MATERIAL FOR THIS TASK –
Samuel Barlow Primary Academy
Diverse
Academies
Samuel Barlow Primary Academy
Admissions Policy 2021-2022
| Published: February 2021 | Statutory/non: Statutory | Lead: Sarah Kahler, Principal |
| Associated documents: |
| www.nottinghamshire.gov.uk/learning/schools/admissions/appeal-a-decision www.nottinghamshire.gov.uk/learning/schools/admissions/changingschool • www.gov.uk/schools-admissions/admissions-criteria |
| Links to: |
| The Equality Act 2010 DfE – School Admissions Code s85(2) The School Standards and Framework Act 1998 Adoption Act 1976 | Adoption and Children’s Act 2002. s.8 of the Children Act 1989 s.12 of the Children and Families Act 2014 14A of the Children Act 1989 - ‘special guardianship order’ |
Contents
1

--

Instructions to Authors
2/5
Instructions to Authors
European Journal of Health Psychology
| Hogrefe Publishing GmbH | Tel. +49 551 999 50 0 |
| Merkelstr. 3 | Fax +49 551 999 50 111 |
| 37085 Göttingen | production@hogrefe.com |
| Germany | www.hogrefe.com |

YOUR OBJECTIVE –
The answer is the run of lines above from the line containing "551 999 50 0 |" through the line containing "Germany | www.hogrefe.com |", copied exactly and alone.

OUTPUT BELOW –
| Hogrefe Publishing GmbH | Tel. +49 551 999 50 0 |
| Merkelstr. 3 | Fax +49 551 999 50 111 |
| 37085 Göttingen | production@hogrefe.com |
| Germany | www.hogrefe.com |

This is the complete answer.